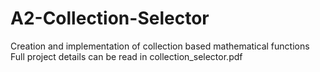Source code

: # A2-Collection-Selector
Creation and implementation of collection based mathematical functions  
Full project details can be read in collection_selector.pdf
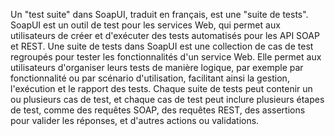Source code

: Un "test suite" dans SoapUI, traduit en français, est une "suite de tests". SoapUI est un outil de test pour les services Web, qui permet aux utilisateurs de créer et d'exécuter des tests automatisés pour les API SOAP et REST. Une suite de tests dans SoapUI est une collection de cas de test regroupés pour tester les fonctionnalités d'un service Web. Elle permet aux utilisateurs d'organiser leurs tests de manière logique, par exemple par fonctionnalité ou par scénario d'utilisation, facilitant ainsi la gestion, l'exécution et le rapport des tests. Chaque suite de tests peut contenir un ou plusieurs cas de test, et chaque cas de test peut inclure plusieurs étapes de test, comme des requêtes SOAP, des requêtes REST, des assertions pour valider les réponses, et d'autres actions ou validations.
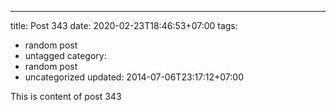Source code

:---
title: Post 343
date: 2020-02-23T18:46:53+07:00
tags:
  - random post
  - untagged
category:
  - random post
  - uncategorized
updated: 2014-07-06T23:17:12+07:00

This is content of post 343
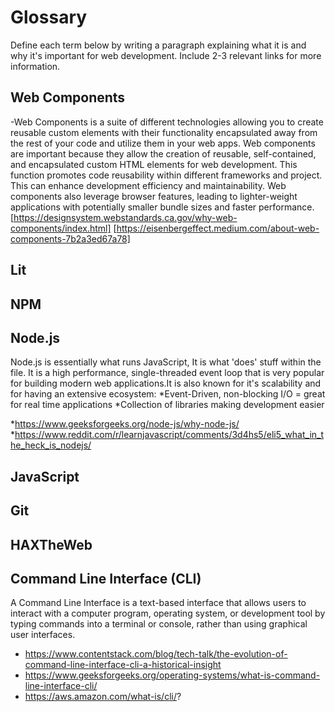 # Glossary

Define each term below by writing a paragraph explaining what it is and why it's important for web development. Include 2-3 relevant links for more information.

## Web Components
-Web Components is a suite of different technologies allowing you to create reusable custom elements with their functionality encapsulated away from the rest of your code and utilize them in your web apps. Web components are important because they allow the creation of reusable, self-contained, and encapsulated custom HTML elements for web development. This function promotes code reusability within different frameworks and project. This can enhance development efficiency and maintainability. Web components also leverage browser features, leading to lighter-weight applications with potentially smaller bundle sizes and faster performance. 
[https://designsystem.webstandards.ca.gov/why-web-components/index.html]
[https://eisenbergeffect.medium.com/about-web-components-7b2a3ed67a78]


## Lit


## NPM


## Node.js
Node.js is essentially what runs JavaScript, It is what 'does' stuff within the file. It is a high performance, single-threaded event loop that is very popular for building modern web applications.It is also known for it's scalability and for having an extensive ecosystem:
*Event-Driven, non-blocking I/O = great for real time applications
*Collection of libraries making development easier

*https://www.geeksforgeeks.org/node-js/why-node-js/
*https://www.reddit.com/r/learnjavascript/comments/3d4hs5/eli5_what_in_the_heck_is_nodejs/

## JavaScript


## Git


## HAXTheWeb


## Command Line Interface (CLI)

A Command Line Interface is a text-based interface that allows users to interact with a computer program, operating system, or development tool by typing commands into a terminal or console, rather than using graphical user interfaces.
 - https://www.contentstack.com/blog/tech-talk/the-evolution-of-command-line-interface-cli-a-historical-insight
 - https://www.geeksforgeeks.org/operating-systems/what-is-command-line-interface-cli/
 - https://aws.amazon.com/what-is/cli/?
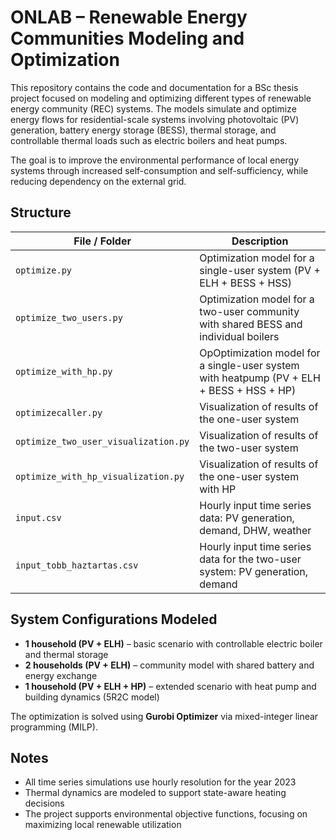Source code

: # ONLAB – Renewable Energy Communities Modeling and Optimization

This repository contains the code and documentation for a BSc thesis project focused on modeling and optimizing different types of renewable energy community (REC) systems. The models simulate and optimize energy flows for residential-scale systems involving photovoltaic (PV) generation, battery energy storage (BESS), thermal storage, and controllable thermal loads such as electric boilers and heat pumps.

The goal is to improve the environmental performance of local energy systems through increased self-consumption and self-sufficiency, while reducing dependency on the external grid.

## Structure

| File / Folder | Description |
|---------------|-------------|
| `optimize.py` | Optimization model for a single-user system (PV + ELH + BESS + HSS) |
| `optimize_two_users.py` | Optimization model for a two-user community with shared BESS and individual boilers |
| `optimize_with_hp.py` | OpOptimization model for a single-user system with heatpump (PV + ELH + BESS + HSS + HP) |
| `optimizecaller.py` | Visualization of results of the one-user system |
| `optimize_two_user_visualization.py` | Visualization of results of the two-user system |
| `optimize_with_hp_visualization.py` | Visualization of results of the one-user system with HP|
| `input.csv` | Hourly input time series data: PV generation, demand, DHW, weather |
| `input_tobb_haztartas.csv` | Hourly input time series data for the two-user system: PV generation, demand |

## System Configurations Modeled

- **1 household (PV + ELH)** – basic scenario with controllable electric boiler and thermal storage
- **2 households (PV + ELH)** – community model with shared battery and energy exchange
- **1 household (PV + ELH + HP)** – extended scenario with heat pump and building dynamics (5R2C model)

The optimization is solved using **Gurobi Optimizer** via mixed-integer linear programming (MILP).

## Notes

- All time series simulations use hourly resolution for the year 2023
- Thermal dynamics are modeled to support state-aware heating decisions
- The project supports environmental objective functions, focusing on maximizing local renewable utilization

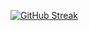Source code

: [![GitHub Streak](https://github-readme-streak-stats.herokuapp.com/?user=JakariaJishan)](https://git.io/streak-stats)
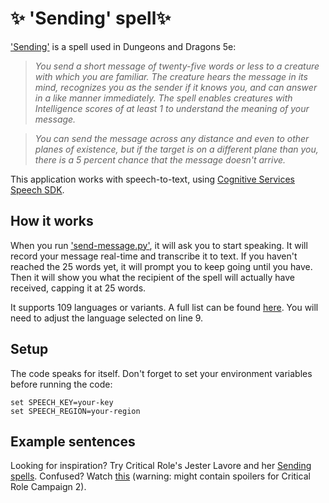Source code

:# ✨ 'Sending' spell✨

['Sending'](https://www.dndbeyond.com/spells/sending) is a spell used in Dungeons and Dragons 5e:

>*You send a short message of twenty-five words or less to a creature with which you are familiar. The creature hears the message in its mind, recognizes you as the sender if it knows you, and can answer in a like manner immediately. The spell enables creatures with Intelligence scores of at least 1 to understand the meaning of your message.*

>*You can send the message across any distance and even to other planes of existence, but if the target is on a different plane than you, there is a 5 percent chance that the message doesn't arrive.*

This application works with speech-to-text, using [Cognitive Services Speech SDK](https://learn.microsoft.com/en-us/azure/ai-services/speech-service/speech-sdk).

## How it works

When you run ['send-message.py'](https://github.com/meganbloemsma/send-message/blob/main/src/send-message.py), it will ask you to start speaking. It will record your message real-time and transcribe it to text. If you haven't reached the 25 words yet, it will prompt you to keep going until you have.
Then it will show you what the recipient of the spell will actually have received, capping it at 25 words.

It supports 109 languages or variants. A full list can be found [here](https://learn.microsoft.com/en-us/azure/ai-services/speech-service/language-support?tabs=stt#supported-languages). You will need to adjust the language selected on line 9.

## Setup

The code speaks for itself. Don't forget to set your environment variables before running the code:

    set SPEECH_KEY=your-key
    set SPEECH_REGION=your-region

## Example sentences

Looking for inspiration? Try Critical Role's Jester Lavore and her [Sending spells](https://www.critrolestats.com/jesters-sendings).
Confused? Watch [this](https://www.youtube.com/watch?v=t1G_vFviUVE) (warning: might contain spoilers for Critical Role Campaign 2).
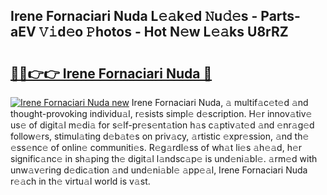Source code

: ## Irene Fornaciari Nuda L𝚎𝚊k𝚎d 𝙽u𝚍𝚎s - Parts-aEV 𝚅𝚒d𝚎o 𝙿hotos - Hot N𝚎w L𝚎𝚊ks U8rRZ

# <h2><a href="http://kv59rg.teov.top/?on=Irene+Fornaciari+Nuda">🔗🔗👉👉 Irene Fornaciari Nuda 🔗</a></h2>

[![Irene Fornaciari Nuda new](https://i.imgur.com/QqkWNDz.gif)](http://kv59rg.teov.top/?on=Irene+Fornaciari+Nuda)
Irene Fornaciari Nuda, 𝚊 multif𝚊c𝚎t𝚎d 𝚊nd thought-provoking individu𝚊l, r𝚎sists simpl𝚎 d𝚎scription. H𝚎r innov𝚊tiv𝚎 us𝚎 of digit𝚊l m𝚎di𝚊 for s𝚎lf-pr𝚎s𝚎nt𝚊tion h𝚊s c𝚊ptiv𝚊t𝚎d 𝚊nd 𝚎nr𝚊g𝚎d follow𝚎rs, stimul𝚊ting d𝚎b𝚊t𝚎s on priv𝚊cy, 𝚊rtistic 𝚎xpr𝚎ssion, 𝚊nd th𝚎 𝚎ss𝚎nc𝚎 of onlin𝚎 communiti𝚎s. R𝚎g𝚊rdl𝚎ss of wh𝚊t li𝚎s 𝚊h𝚎𝚊d, h𝚎r signific𝚊nc𝚎 in sh𝚊ping th𝚎 digit𝚊l l𝚊ndsc𝚊p𝚎 is und𝚎ni𝚊bl𝚎. 𝚊rm𝚎d with unw𝚊v𝚎ring d𝚎dic𝚊tion 𝚊nd und𝚎ni𝚊bl𝚎 𝚊pp𝚎𝚊l, Irene Fornaciari Nuda r𝚎𝚊ch in th𝚎 virtu𝚊l world is v𝚊st.

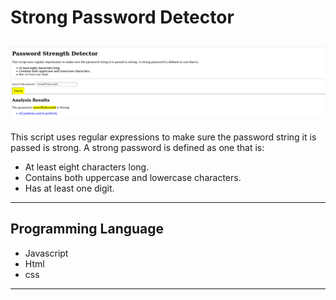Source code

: # Strong Password Detector

![Image of Strong-Password-Detector](https://github.com/Eyongkevin/Strong-Password-Detector/blob/master/images/Strong_Password_Detector.png)
---
This script uses regular expressions to make sure the password string it is passed is strong. A strong password is defined as one that is:

* At least eight characters long.
* Contains both uppercase and lowercase characters.
* Has at least one digit.


---

## Programming Language

* Javascript
* Html
* css

---

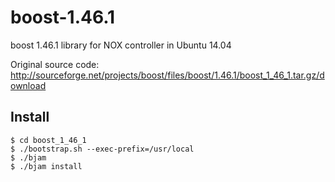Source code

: # boost-1.46.1

boost 1.46.1 library for NOX controller in Ubuntu 14.04

Original source code: http://sourceforge.net/projects/boost/files/boost/1.46.1/boost_1_46_1.tar.gz/download

## Install

    $ cd boost_1_46_1
    $ ./bootstrap.sh --exec-prefix=/usr/local
    $ ./bjam
    $ ./bjam install
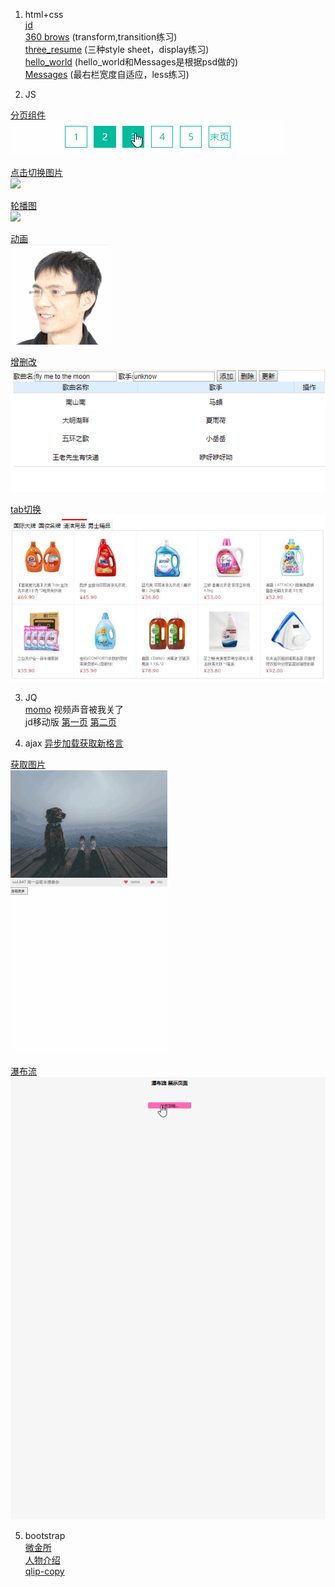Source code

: 1. html+css  
[jd](https://liuruiqi1993.github.io/project-test/jd/index.html)  
[360 brows](https://liuruiqi1993.github.io/project-test/360-copy/index.html) (transform,transition练习)  
[three_resume](https://liuruiqi1993.github.io/project-test/three_resume/resume.html) (三种style sheet，display练习)  
[hello_world](https://liuruiqi1993.github.io/project-test/hellow_world/hello_world.html) (hello_world和Messages是根据psd做的)  
[Messages](https://liuruiqi1993.github.io/project-test/message/index.html) (最右栏宽度自适应，less练习)

2. JS

[分页组件](https://liuruiqi1993.github.io/project-test/switch-pages/test.html)  
![](https://github.com/liuruiqi1993/project-test/blob/master/switch-pages/switch-page.gif)  
  
[点击切换图片](https://liuruiqi1993.github.io/project-test/switch-figures/1st/index.html)  
![](https://github.com/liuruiqi1993/project-test/blob/master/switch-figures/1st/images/switch1st.gif)  
  
[轮播图](https://liuruiqi1993.github.io/project-test/switch-figures/2nd/index.html)  
![](https://github.com/liuruiqi1993/project-test/blob/master/switch-figures/2nd/images/switch2nd.gif)  
  
[动画](https://liuruiqi1993.github.io/project-test/say-cheese/index.html)  
![](https://github.com/liuruiqi1993/project-test/blob/master/say-cheese/say-cheese.gif)  
  
[增删改](https://liuruiqi1993.github.io/project-test/song/index.html)  
![](https://github.com/liuruiqi1993/project-test/blob/master/song/song.gif)  
  
[tab切换](https://liuruiqi1993.github.io/project-test/switch-tab/index.html)  
![](https://github.com/liuruiqi1993/project-test/blob/master/switch-tab/imgs/switch.png)

3. JQ  
[momo](https://liuruiqi1993.github.io/project-test/momo-copy/index.html) 视频声音被我关了  
jd移动版 [第一页](https://github.com/liuruiqi1993/project-test/tree/master/jd_forPhone) [第二页](https://liuruiqi1993.github.io/project-test/jd_forPhone/item.html#)  


4. ajax
[异步加载获取新格言](https://liuruiqi1993.github.io/project-test/motto/index.html)

[获取图片](https://github.com/liuruiqi1993/project-test/tree/master/get_more)  
![](https://github.com/liuruiqi1993/project-test/blob/master/get_more/images/get-more.gif)  
  
[瀑布流](https://github.com/liuruiqi1993/project-test/tree/master/water_fall)  
![](https://github.com/liuruiqi1993/project-test/blob/master/water_fall/images/water-fall.gif)

5. bootstrap  
[微金所](https://liuruiqi1993.github.io/project-test/weijinsuo/index.html)  
[人物介绍](https://liuruiqi1993.github.io/project-test/baike/index.html)  
[qlip-copy](https://liuruiqi1993.github.io/project-test/bootstrap-train/index.html)  
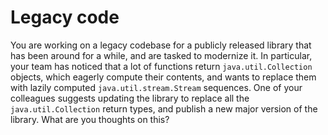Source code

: # Legacy code

You are working on a legacy codebase for a publicly released library that has
been around for a while, and are tasked to modernize it. In particular, your team
has noticed that a lot of functions return `java.util.Collection` objects, which
eagerly compute their contents, and wants to replace them with lazily computed
`java.util.stream.Stream` sequences. One of your colleagues suggests updating
the library to replace all the `java.util.Collection` return types, and publish
a new major version of the library. What are you thoughts on this?

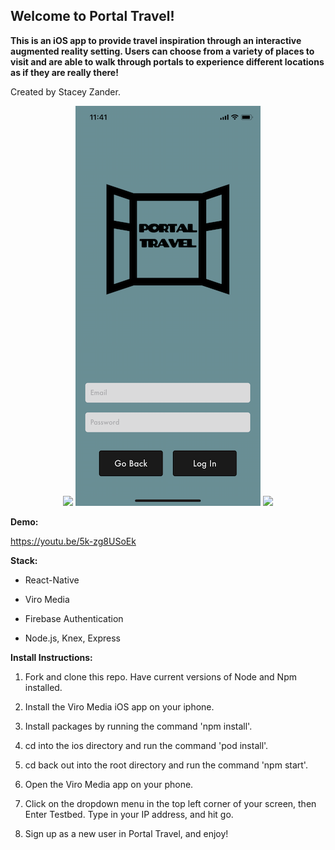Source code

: ## Welcome to Portal Travel!
**This is an iOS app to provide travel inspiration through an interactive augmented reality setting. 
Users can choose from a variety of places to visit and are able to walk through portals to experience different locations as if they are really there!**

Created by Stacey Zander.
  

<p align="center">
</p>

<p align="center">
  <img src="/js/images/portalGIF.gif" />
  <img src="/js/images/mainScreen.png" />
  <img src="/js/images/chooseImageGIF.gif" />
</p>
  
**Demo:**

https://youtu.be/5k-zg8USoEk

**Stack:**

  * React-Native

  * Viro Media
  
  * Firebase Authentication
    
  * Node.js, Knex, Express

**Install Instructions:**

1. Fork and clone this repo. Have current versions of Node and Npm installed.

2. Install the Viro Media iOS app on your iphone.

3. Install packages by running the command 'npm install'.

4. cd into the ios directory and run the command 'pod install'. 

5. cd back out into the root directory and run the command 'npm start'.

6. Open the Viro Media app on your phone.

7. Click on the dropdown menu in the top left corner of your screen, then Enter Testbed. Type in your IP address, and hit go.

8. Sign up as a new user in Portal Travel, and enjoy!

Activity: Copy out the material unchanged, from the line that contains "3. Install packages" through its final line.

Your response:
3. Install packages by running the command 'npm install'.

4. cd into the ios directory and run the command 'pod install'. 

5. cd back out into the root directory and run the command 'npm start'.

6. Open the Viro Media app on your phone.

7. Click on the dropdown menu in the top left corner of your screen, then Enter Testbed. Type in your IP address, and hit go.

8. Sign up as a new user in Portal Travel, and enjoy!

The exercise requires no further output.